*SELECTED PASSAGE:*

Stories, Simplicity and Parties


I am indebted to my wife for many things – this week, it’s the idea for the blog. Dav sent me a link to a speech by Michael Acton Smith – one of the rock star entrepreneurs of the web.

The speech was reported as ‘10 top killer tips for start-ups’ and they’ll take you less than a minute to read. But let me comment on three of the tips in a little more depth – because I think they apply to established businesses every bit as much as start-ups. What’s more, I absolutely guarantee that you’ll agree with the last one I’ve chosen!

Tell your story

We do business with people we know, like and trust. But increasingly, business and relationships are online. How do we like someone we’ve never met?

As I’ve said previously, tell your story. Whether it’s on your website, through social media or in your company brochure, don’t ever be afraid to open up and tell potential customers and clients why you do what you do and what drives you.

But don’t say ‘we’re passionate about widgets.’ Being ‘passionate’ about something is fast becoming the biggest cliché in business. Tell the story of how you got into the widget business; of how something you did made a real difference to a customer.

Human beings react to and relate to stories. For most of human history, stories were how we shared knowledge and taught our children. So don’t be afraid to tell yours: clients and customers want to hear it and – increasingly – so does the Google algorithm.

*ENTRIES:*
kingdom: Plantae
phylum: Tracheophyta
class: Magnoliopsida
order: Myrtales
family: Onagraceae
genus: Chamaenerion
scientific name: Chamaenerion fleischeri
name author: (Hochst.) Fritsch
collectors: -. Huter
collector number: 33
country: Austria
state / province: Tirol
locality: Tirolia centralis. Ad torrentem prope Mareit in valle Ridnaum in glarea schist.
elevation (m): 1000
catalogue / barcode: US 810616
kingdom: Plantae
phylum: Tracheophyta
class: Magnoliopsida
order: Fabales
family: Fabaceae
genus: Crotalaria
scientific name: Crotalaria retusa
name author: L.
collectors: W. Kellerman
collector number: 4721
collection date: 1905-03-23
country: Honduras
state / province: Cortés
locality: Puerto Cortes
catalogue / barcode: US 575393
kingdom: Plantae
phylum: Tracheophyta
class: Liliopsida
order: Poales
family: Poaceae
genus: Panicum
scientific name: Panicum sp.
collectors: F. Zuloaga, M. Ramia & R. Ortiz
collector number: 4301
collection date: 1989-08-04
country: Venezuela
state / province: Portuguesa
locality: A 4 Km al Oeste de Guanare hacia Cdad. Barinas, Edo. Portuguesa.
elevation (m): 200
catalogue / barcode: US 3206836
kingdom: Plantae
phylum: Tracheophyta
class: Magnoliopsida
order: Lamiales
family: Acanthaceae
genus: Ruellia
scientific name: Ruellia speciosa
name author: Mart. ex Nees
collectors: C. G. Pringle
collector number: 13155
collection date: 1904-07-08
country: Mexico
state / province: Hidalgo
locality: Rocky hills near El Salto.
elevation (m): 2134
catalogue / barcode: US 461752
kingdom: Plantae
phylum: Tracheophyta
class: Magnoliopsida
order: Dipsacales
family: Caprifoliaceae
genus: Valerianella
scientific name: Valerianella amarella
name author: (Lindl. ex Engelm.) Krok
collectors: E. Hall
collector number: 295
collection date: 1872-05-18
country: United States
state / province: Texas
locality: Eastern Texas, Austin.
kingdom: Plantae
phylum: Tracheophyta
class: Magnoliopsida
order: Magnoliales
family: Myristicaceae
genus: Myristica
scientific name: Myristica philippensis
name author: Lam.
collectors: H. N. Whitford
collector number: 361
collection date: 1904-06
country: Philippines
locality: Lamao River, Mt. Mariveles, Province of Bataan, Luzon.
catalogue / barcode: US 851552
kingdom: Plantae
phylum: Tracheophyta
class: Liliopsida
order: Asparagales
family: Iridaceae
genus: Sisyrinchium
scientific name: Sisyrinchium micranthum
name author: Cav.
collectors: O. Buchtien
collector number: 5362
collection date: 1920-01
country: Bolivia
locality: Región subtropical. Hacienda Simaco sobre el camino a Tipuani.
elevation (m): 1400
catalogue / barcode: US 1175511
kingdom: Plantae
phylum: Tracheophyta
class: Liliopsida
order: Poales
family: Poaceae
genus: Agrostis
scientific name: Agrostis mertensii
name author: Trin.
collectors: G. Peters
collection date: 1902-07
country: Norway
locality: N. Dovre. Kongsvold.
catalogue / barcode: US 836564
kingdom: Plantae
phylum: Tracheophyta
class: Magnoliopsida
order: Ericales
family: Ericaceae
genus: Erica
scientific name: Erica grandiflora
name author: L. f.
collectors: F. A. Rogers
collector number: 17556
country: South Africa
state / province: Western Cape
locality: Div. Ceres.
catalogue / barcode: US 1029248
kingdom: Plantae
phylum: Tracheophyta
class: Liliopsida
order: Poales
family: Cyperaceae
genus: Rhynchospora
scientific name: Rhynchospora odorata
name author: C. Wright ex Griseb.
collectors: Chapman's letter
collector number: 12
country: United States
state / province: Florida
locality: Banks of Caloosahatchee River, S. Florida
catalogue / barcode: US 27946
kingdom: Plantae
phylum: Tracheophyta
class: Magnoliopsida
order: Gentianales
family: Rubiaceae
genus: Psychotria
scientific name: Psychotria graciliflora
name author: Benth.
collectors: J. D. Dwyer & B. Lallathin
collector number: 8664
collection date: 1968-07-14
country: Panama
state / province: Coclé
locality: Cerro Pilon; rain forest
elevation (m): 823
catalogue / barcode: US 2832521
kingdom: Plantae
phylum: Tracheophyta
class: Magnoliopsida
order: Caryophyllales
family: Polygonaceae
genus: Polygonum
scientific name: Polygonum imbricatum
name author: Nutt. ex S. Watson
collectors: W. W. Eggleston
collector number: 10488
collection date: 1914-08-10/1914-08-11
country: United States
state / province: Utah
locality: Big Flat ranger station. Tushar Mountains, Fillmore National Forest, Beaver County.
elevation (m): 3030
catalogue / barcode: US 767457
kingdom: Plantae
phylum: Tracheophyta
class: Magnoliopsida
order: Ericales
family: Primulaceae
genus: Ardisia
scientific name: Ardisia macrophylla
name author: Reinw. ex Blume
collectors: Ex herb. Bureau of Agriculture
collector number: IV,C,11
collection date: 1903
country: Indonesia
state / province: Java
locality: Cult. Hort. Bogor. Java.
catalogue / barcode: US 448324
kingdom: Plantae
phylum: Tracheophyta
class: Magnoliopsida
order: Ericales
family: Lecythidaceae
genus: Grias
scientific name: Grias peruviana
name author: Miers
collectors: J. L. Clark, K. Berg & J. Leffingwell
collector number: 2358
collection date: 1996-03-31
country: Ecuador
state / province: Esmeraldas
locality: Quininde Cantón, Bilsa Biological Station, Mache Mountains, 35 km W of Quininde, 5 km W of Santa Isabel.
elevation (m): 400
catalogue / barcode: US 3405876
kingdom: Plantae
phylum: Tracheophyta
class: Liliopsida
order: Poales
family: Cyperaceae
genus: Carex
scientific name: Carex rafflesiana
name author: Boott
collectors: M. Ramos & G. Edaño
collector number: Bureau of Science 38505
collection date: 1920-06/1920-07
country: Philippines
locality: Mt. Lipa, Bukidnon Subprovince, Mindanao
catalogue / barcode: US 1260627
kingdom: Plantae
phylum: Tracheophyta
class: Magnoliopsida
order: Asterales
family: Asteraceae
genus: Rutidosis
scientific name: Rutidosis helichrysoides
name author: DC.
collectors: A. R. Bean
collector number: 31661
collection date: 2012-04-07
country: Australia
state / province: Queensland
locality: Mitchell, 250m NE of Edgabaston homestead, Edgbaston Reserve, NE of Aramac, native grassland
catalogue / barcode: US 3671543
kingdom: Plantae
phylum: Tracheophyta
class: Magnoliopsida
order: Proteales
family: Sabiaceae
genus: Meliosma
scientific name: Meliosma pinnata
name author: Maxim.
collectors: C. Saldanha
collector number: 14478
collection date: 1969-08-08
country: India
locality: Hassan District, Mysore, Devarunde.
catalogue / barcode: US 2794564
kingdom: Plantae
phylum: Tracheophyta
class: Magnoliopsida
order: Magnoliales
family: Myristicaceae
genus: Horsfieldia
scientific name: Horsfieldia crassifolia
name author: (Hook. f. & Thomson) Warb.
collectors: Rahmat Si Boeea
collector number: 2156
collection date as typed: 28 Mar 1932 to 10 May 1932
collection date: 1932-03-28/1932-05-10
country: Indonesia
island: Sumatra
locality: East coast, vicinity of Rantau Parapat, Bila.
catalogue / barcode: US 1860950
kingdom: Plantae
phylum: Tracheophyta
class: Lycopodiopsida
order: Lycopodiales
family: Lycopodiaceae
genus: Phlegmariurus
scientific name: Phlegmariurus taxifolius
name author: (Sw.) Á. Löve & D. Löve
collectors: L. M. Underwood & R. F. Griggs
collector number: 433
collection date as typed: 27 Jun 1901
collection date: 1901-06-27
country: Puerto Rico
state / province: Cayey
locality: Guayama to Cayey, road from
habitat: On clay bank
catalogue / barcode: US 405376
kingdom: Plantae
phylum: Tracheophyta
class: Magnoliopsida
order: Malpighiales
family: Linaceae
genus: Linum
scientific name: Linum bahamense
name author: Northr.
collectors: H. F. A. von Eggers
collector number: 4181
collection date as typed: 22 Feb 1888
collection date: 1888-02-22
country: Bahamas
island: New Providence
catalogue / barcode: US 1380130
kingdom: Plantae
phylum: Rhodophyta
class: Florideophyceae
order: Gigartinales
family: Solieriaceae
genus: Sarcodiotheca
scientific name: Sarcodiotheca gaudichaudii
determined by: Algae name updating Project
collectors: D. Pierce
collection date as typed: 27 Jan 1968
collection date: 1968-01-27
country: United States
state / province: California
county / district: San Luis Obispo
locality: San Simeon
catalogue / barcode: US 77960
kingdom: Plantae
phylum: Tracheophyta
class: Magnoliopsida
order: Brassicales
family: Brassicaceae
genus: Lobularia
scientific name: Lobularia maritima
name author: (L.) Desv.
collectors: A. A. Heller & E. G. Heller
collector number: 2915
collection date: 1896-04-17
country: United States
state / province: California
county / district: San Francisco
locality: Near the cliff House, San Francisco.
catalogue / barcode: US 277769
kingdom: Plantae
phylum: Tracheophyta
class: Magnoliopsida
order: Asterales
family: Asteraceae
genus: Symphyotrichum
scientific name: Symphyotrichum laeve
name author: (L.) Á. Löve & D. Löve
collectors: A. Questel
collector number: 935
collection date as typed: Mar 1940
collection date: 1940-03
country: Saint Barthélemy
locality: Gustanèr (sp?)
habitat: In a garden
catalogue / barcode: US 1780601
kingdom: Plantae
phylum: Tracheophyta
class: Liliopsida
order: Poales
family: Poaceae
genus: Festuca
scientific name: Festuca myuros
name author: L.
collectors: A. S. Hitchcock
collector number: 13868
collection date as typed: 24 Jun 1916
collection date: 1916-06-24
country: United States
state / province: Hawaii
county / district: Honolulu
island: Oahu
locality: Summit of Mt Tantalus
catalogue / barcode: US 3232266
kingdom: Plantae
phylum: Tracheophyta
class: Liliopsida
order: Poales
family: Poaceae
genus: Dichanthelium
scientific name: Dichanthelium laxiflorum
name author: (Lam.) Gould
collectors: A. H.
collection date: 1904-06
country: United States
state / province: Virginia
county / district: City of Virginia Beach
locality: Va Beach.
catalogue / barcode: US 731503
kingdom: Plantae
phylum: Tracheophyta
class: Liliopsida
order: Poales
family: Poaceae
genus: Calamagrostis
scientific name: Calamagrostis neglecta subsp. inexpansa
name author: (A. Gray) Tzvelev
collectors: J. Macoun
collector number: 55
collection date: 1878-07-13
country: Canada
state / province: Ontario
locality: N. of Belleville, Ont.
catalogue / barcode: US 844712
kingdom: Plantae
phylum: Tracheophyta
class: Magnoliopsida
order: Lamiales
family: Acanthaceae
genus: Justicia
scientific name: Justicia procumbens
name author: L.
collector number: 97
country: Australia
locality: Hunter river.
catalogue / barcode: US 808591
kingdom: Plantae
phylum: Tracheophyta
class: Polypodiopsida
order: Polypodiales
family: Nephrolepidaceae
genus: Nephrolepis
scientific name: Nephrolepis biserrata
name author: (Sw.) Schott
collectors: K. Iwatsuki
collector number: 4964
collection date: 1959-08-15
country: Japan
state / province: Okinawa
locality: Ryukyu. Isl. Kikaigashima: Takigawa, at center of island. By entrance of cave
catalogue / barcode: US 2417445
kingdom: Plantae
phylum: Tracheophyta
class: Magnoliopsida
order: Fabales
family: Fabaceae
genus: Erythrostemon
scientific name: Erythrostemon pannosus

*WHAT YOU WILL DO:* Carry the blog post about start-up tips from the text above further, starting after its last sentence.

*EXERCISE RESPONSE:*
Keep it simple

This may seem like the most unoriginal advice I’ve ever put in this blog. We all learn KISS within about five seconds of getting our first job: but it still bears repeating. In fact, there seems to be an increasing trend towards simplification: simple websites with simple messages and – especially online – businesses opting to concentrate on their core range and products. My old pal, the fitness coach for pregnant women in Knightsbridge, is in his element.

Business owners used to worry that a simple message and an equally simple product range might mean their business wasn’t viable. ‘Are there really enough people in York who want what I’m offering?’

But today your market doesn’t stop at York. It doesn’t even stop at New York. One of the most exciting trends for me this year has been the way so many Board members have started to develop their businesses internationally. The market out there is huge – which in turn means you can afford to keep it simple. To return to Make Good Art and the speech by Neil Gaiman – increasingly you can afford to concentrate on what it is that only you do best.

Say yes to parties

What more sensible advice could there be with December less than a weekend away? But the point that Michael Acton Smith makes is simple: you never meet anyone new sitting at your desk. By and large, your office is not the place where you’re exposed to new ideas or where your way of looking at the world is challenged.

So get out there and meet some new people. Expose yourself to the risk of someone saying, ‘Why not…’

It’s too easy to say, ‘there’s no point going because it’ll just be the same old people saying the same old things.’ Fifty percent of the time it will be: but the other fifty per cent of the time it won’t; there’ll be a potential new client, a new idea or a new business opportunity. The trouble is that you don’t know which fifty per cent it will be: the only way to find out is to go.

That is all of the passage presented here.